Over the years, there have been several Star Wars spin-offs of varying degrees of quality, including two Ewok-centric TV movies as well as the Saturday morning cartoons Ewoks and Droids in the 1980s. But the Star Wars Holiday Special is by far the strangest and worst officially sanctioned Star Wars product put to screen.

The Holiday Special aired Friday, Nov. 17, 1978, and never again. Despite the involvement of original cast members Mark Hamill, Carrie Fisher, Harrison Ford, Anthony Daniels as C-3PO, Peter Mayhew as Chewbacca and James Earl Jones as the voice of Darth Vader, it quickly became Star Wars creator George Lucas’ greatest shame. The special lived on through bootleg copies that were passed around over the decades. Now, thanks to the Internet, it can be accessed in just a few keystrokes.

The plot, or what there is of one, focuses on Han Solo (Ford) and Chewbacca trying to get back to the Wookiee home planet to celebrate Life Day with Chewie’s family. The traditions of Life Day are not explained. It is just a stand-in for all holidays.
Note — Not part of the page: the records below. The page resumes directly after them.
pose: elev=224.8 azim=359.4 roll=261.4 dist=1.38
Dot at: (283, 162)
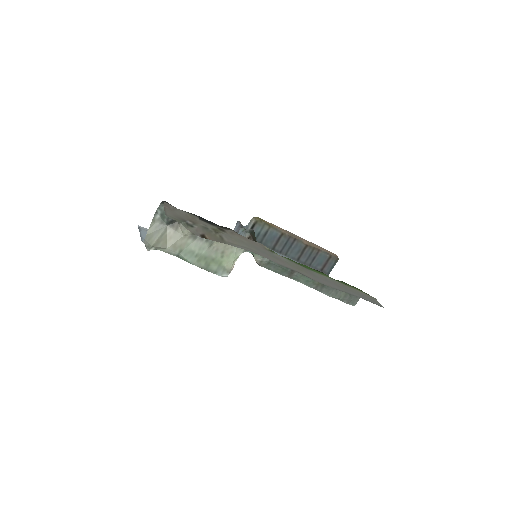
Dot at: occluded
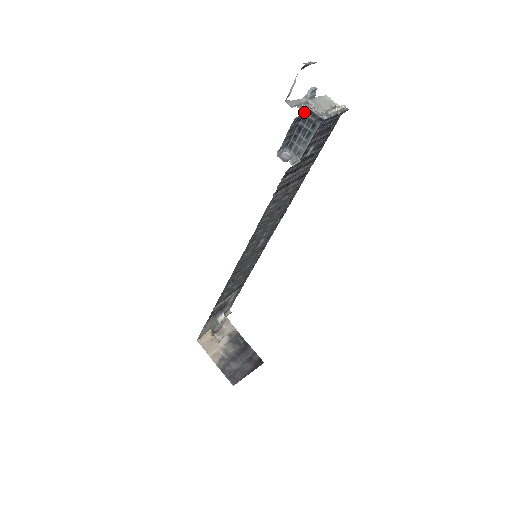
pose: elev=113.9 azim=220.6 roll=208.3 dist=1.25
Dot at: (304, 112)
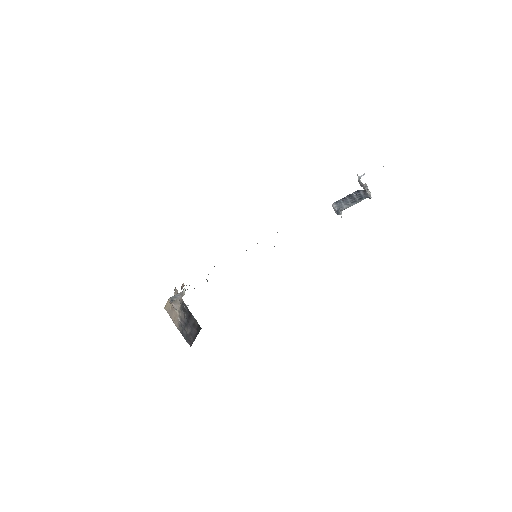
Dot at: occluded
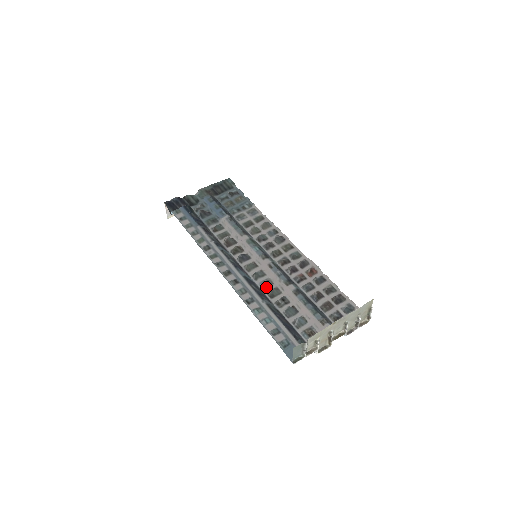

Much of the special doesn’t focus on Han and Chewie but rather Chewie’s family who all moan in that familiar Wookiee way. The issue is that there are no subtitles. After only a few minutes of Wookiee conversation, confusion sets in followed by a migraine.

There is also a collection of celebrity guests, including Art Carney, Bea Arthur, Harvey Korman and Jefferson Starship. You’d be correct in assuming that none of those people fits into the Star Wars universe.

Korman, who seems like he wandered in from the set of The Carol Burnett Show, plays three different characters in a series of random sketches that feel completely out of place. One involves him as a four-armed chef hosting a cooking show because, sure, why not?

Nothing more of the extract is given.